A covering state is a step in an execution in which:

  1. Each thread’s next step is a write operation
  2. Each thread’s view is consistent with CS unoccupied
  3. Each memory location has a thread about to write to it

Claim

If an execution reaches a covering state, then the protocol does not satisfy mutual exclusion.

Why?

Finishing Lower Bound Argument

Show. Any protocol with $m < n$ memory locations attains a covering state in some execution.

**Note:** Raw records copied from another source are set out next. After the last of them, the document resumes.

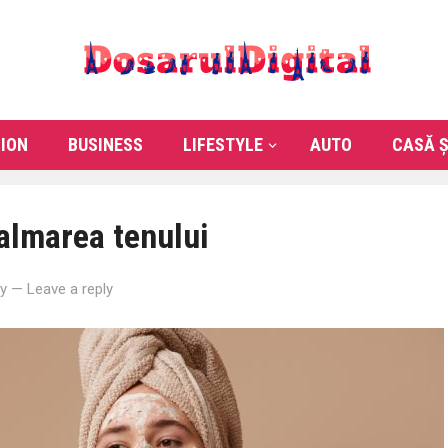
ION
BUSINESS
LIFESTYLE
AUTO
CASĂ Ș
almarea tenului
y
—
Leave a reply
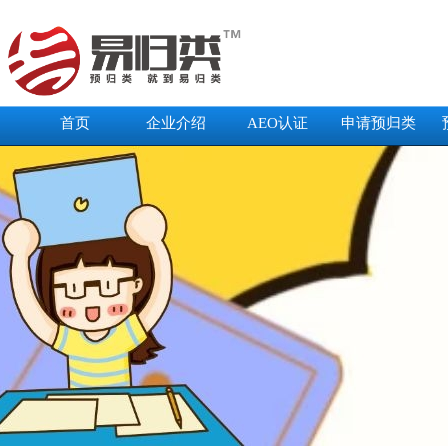
首页
企业介绍
AEO认证
申请预归类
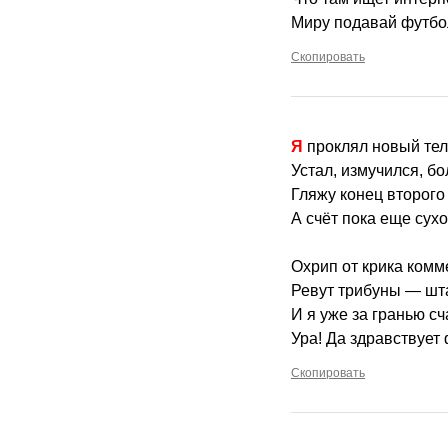
Миру подавай футбо
Скопировать
Я проклял новый те
Устал, измучился, бо
Гляжу конец второго
А счёт пока еще сухо
Охрип от крика комм
Ревут трибуны — шта
И я уже за гранью сч
Ура! Да здравствует
Скопировать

  • Read AMP Section 2.9 for details

Consequences:

  • If only synchronization primitives are read/write then $n$ shared memory locations are necessary for deadlock-free mutual exclusion with $n$ threads
    • Bakery algorithm is nearly optimal (memory of $2n$)
  • Led to development of stronger primitives

A Way Around the Bound

  • Argument relies crucially on fact that the only atomic operations are read and write

  • Modern computers offer more powerful atomic operations

  • In Java, AtomicInteger class

    • getAndIncrement() is supported atomic operation

Homework 2 Use AtomicIntegers to get a cleaner and more efficient realization of Lamport’s bakery idea.

Changing Gears

Performance, Again

Power of Parallelism

More Powerful Hardware

In Java, int and float values are 32 bits long

In modern CPUs, registers are larger

  • my computer: 256 bit registers

Naive Operations

int a = 573842;
int b = 3847253;
int c = a + b;

SIMD Parallel Operations

int a1 = 573842;
int b1 = 3847253;
int c1 = a1 + b1;

int a2 = 38657548;
int b2 = 438573;
int c2 = a2 + b2;

Naive Loops

int[] a = new int[n];
int[] b = new int[n];
int[] c = new int[n];

for (int i = 0; i < n; i++) {
   c[i] = a[i] + b[i];
}

Using Full Power

Suppose we can load step values into each register

int[] a = new int[n];
int[] b = new int[n];
int[] c = new int[n];

for (int i = 0; i < n; i += step) {
   c[i] = a[i] + b[i];
   c[i+1] = a[i+1] + b[i+1];
   ...
   c[i+step-1] = a[i+step-1] + b[i+step-1]
}

Java Vector API

Allows us to specify Vector objects

  • Vector is like fixed-size array
  • tune Vector (bit) size to same as hardware registers
  • perform elementary operations on entire vectors

Notes:

  • Vector API in Java 19, available as “incubator”
  • Many optimizations already done (without Vector)

Example

Find entry-wise minimum of arrays:

    VectorSpecies<Float> SPECIES = FloatVector.SPECIES_PREFERRED;
	...
    public static float[] vectorMax(float[] a, float[] b) {
	float[] c = new float[a.length];		
	int step = SPECIES.length();
	int bound = SPECIES.loopBound(a.length);
	...
    }

Example Continued

Find entry-wise minimum of arrays:

    ...
	int i = 0;
	for (; i < bound; i += step) {
	    var va = FloatVector.fromArray(SPECIES, a, i);
	    var vb = FloatVector.fromArray(SPECIES, b, i);
	    var vc = va.max(vb);
	    vc.intoArray(c, i);
	}
	for (; i < a.length; i++) {
	    c[i] = Math.max(a[i], b[i]);
	}
	return c;
    }

Speedup for Me

The FloatVector has 8 lanes.
Computing max array with simple methods...
That took 927 ms.
Computing max array with vector methods...
That took 572 ms.
The arrays are equal!

Next Lab

Use Vector operations to speed up programs!